I had hopes for the restarting schedule thing. it made sense.

could it be mom related? a server restart when it re-connects to the moms on the nodes
might be re-validating something that finally allows life to go on.

thanks
s

You said create and destroy the nodes frequently? Could something on that side be off (bad IP, comm, mis-started service), something that didn’t quite tick off right until the server was rebooted?

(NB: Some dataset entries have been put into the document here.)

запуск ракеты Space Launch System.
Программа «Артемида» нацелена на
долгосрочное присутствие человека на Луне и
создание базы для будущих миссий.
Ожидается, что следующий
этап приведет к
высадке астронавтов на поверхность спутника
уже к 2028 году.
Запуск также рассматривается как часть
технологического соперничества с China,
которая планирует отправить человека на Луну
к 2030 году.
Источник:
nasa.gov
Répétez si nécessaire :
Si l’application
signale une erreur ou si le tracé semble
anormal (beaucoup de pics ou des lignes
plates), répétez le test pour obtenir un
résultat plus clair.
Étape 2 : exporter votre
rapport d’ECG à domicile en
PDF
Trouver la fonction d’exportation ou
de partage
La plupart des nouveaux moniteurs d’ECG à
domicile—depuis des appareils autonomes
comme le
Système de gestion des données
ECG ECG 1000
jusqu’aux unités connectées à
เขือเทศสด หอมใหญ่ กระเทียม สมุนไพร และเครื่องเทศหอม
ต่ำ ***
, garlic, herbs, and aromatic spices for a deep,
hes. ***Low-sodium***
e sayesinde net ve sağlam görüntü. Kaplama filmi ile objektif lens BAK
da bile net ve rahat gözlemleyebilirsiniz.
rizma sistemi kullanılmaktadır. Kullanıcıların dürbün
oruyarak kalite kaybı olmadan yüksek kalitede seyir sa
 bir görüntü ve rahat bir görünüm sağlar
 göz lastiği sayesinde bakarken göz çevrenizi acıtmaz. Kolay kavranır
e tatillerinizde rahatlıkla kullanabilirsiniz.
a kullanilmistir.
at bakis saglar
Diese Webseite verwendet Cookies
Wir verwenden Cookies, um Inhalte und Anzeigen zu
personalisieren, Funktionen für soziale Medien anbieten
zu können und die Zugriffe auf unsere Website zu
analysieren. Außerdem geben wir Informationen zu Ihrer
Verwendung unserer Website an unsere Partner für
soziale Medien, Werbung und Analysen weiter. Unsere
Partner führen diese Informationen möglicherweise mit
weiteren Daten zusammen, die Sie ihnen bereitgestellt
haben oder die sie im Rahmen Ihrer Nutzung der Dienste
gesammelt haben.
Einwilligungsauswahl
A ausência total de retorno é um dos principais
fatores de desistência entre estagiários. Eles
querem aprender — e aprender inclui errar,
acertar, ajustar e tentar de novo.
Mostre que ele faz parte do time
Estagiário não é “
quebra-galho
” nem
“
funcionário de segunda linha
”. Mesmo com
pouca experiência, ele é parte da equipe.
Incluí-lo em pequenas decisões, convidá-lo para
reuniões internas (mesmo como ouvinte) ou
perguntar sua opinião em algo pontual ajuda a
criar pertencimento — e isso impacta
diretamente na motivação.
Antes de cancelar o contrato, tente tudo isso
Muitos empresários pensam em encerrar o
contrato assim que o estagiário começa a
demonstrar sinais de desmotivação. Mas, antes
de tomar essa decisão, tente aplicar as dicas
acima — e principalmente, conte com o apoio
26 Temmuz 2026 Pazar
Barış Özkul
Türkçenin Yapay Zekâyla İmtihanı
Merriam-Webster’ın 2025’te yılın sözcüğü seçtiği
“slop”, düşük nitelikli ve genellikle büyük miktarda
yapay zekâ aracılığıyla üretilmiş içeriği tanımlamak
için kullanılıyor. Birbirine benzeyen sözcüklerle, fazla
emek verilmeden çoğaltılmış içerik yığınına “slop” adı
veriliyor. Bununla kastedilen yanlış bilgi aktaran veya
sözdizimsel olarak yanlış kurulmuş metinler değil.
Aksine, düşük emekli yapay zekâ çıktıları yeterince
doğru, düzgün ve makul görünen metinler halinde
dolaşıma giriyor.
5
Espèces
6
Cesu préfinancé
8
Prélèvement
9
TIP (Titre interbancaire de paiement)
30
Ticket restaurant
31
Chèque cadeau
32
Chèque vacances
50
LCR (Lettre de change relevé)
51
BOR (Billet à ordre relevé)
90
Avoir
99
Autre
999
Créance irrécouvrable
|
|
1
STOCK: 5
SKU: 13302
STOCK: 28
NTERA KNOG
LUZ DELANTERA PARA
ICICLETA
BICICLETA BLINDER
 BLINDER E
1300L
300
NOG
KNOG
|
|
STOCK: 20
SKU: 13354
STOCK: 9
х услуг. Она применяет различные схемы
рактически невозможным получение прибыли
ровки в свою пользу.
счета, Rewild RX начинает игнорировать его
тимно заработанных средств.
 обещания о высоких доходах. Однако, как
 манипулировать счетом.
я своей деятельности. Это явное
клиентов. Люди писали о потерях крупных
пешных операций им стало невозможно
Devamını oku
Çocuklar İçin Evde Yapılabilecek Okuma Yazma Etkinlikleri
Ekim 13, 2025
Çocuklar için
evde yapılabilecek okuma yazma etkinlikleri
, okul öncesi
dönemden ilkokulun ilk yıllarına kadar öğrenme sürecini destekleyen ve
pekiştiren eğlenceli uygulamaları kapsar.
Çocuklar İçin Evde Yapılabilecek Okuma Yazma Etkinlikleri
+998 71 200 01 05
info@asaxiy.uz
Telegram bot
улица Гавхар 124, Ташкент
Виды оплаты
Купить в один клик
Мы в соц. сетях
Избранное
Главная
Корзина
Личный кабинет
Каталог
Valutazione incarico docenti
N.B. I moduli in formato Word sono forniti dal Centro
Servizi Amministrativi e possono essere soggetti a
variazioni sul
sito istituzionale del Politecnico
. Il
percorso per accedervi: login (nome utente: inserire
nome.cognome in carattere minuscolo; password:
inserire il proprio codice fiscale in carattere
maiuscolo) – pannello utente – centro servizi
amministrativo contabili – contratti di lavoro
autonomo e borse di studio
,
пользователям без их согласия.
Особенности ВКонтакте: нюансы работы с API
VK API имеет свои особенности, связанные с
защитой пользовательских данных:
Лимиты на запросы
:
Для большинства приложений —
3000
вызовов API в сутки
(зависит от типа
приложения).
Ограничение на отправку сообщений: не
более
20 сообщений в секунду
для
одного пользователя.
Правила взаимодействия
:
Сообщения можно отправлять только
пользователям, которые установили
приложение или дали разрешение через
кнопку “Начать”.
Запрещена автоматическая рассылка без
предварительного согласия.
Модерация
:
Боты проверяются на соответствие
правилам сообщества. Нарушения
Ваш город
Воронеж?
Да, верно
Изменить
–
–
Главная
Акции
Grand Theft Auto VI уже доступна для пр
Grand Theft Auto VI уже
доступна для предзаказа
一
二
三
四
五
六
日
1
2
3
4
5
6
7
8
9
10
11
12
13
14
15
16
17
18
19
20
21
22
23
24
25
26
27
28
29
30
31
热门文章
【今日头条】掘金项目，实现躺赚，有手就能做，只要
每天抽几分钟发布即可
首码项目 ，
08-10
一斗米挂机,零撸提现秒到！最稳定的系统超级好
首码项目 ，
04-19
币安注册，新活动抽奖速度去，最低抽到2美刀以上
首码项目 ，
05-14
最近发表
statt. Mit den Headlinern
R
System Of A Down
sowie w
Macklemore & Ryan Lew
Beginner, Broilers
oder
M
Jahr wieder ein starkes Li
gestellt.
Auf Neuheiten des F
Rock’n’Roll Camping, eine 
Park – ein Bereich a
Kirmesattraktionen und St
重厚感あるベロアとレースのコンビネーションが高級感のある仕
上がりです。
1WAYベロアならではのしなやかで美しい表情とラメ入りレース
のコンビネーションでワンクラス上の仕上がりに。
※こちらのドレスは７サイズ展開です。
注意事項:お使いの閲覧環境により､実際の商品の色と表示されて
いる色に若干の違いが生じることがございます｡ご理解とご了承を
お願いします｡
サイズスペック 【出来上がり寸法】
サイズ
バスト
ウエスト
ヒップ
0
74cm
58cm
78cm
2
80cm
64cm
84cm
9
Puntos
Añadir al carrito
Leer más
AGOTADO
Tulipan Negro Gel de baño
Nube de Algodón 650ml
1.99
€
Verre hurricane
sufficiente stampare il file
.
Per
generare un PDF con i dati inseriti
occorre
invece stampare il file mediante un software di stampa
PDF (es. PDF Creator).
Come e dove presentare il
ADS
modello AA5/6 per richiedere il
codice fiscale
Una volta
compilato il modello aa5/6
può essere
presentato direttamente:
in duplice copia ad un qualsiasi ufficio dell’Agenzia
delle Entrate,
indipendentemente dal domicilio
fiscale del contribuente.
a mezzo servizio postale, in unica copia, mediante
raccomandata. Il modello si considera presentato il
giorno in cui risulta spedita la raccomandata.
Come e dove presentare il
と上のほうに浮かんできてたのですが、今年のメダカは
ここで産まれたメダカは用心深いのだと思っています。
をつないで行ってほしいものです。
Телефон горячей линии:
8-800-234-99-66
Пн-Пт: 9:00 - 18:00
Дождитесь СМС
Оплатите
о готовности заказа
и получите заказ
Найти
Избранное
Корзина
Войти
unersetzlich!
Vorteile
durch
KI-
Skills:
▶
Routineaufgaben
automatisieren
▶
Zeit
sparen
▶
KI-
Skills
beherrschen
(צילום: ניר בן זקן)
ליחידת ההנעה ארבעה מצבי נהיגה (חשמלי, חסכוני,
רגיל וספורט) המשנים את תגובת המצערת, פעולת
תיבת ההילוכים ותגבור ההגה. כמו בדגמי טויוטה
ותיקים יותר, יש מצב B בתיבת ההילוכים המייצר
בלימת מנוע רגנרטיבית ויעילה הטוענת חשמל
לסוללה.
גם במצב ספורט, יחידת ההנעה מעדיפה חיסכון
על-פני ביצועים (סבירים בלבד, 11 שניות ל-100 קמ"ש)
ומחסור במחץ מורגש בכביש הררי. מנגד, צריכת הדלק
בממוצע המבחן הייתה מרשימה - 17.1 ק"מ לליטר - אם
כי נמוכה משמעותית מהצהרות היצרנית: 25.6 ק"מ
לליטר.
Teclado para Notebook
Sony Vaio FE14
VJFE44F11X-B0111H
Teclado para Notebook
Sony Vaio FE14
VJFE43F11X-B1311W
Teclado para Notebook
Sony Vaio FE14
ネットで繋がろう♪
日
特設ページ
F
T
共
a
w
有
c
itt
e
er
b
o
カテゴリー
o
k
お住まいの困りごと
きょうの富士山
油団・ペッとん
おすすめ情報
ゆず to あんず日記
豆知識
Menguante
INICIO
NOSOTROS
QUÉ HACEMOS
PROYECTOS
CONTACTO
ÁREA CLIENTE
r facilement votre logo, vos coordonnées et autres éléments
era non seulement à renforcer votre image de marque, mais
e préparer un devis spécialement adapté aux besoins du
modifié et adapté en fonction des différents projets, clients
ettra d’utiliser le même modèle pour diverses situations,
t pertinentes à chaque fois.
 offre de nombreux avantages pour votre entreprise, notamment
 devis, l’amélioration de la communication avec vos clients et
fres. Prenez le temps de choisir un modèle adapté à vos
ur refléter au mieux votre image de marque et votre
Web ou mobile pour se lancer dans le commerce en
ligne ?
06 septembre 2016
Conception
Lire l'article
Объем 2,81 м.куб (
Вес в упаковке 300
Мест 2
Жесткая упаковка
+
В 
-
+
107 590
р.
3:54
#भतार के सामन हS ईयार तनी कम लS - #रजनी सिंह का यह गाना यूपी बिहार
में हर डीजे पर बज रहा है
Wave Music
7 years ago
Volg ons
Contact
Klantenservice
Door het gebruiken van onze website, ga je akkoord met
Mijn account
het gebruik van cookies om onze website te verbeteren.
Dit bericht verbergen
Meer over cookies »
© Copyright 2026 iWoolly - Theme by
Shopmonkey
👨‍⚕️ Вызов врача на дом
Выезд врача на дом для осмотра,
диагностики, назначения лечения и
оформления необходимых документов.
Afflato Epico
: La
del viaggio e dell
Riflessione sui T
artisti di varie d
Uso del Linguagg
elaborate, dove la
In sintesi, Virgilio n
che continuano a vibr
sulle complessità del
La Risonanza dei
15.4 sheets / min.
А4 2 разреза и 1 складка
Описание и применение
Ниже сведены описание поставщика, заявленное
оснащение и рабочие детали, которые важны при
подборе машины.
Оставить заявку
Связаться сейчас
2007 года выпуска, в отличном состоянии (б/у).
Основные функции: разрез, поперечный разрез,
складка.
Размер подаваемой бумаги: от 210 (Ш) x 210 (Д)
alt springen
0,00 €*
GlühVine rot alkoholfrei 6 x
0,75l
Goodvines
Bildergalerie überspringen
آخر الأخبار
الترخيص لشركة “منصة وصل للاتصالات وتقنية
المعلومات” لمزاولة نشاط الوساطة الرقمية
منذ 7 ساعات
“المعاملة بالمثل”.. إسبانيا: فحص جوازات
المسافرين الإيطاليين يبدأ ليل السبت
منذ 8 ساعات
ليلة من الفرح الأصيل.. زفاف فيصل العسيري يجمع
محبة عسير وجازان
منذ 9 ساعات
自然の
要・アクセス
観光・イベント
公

Im thinking the same solution from

might be the issue Im seeing from this.
testing to know for sure.

thanks
s

Just following up to ask if you ever found a root cause for this issue, seems we’re both running into the same or a similar issue.

still having the issue.
but in re-reading the topic just now I had not understood adarsh’s/alexis’ response fully and probably did the wrong thing to fix.or at least the proper sequence of things.
will try again

still needing to restart the server.
basic process in case something leaps out at someone:

loop forever:

  • new job shows up:
    • launch new machines in the cloud to match the resources selected in job
    • create vnodes for new machines
  • if jobs exists:
    • look for any that are still queued:
      • is the ‘state’ for the nodes matched up to this job marked as ‘free’:
        • has the job been waiting to start long (> 2minutes / 6 scheduler cycles):
          • option 1: restart server process
          • option 2:
            • set scheduling to False in qmgr
            • stop scheduler (ptl_testlib.Scheduler().stop())
            • wait a couple seconds
            • initialize scheduler (ptl_testlib.Scheduler().initialise())
            • start scheduler (ptl_testlib.Scheduler().start())
            • set scheduling to True in qmgr

option 1 always gets the scheduler to run the job on the nodes at the start of the next scheduling cycle.
option 2 doesnt even after many scheduling cycles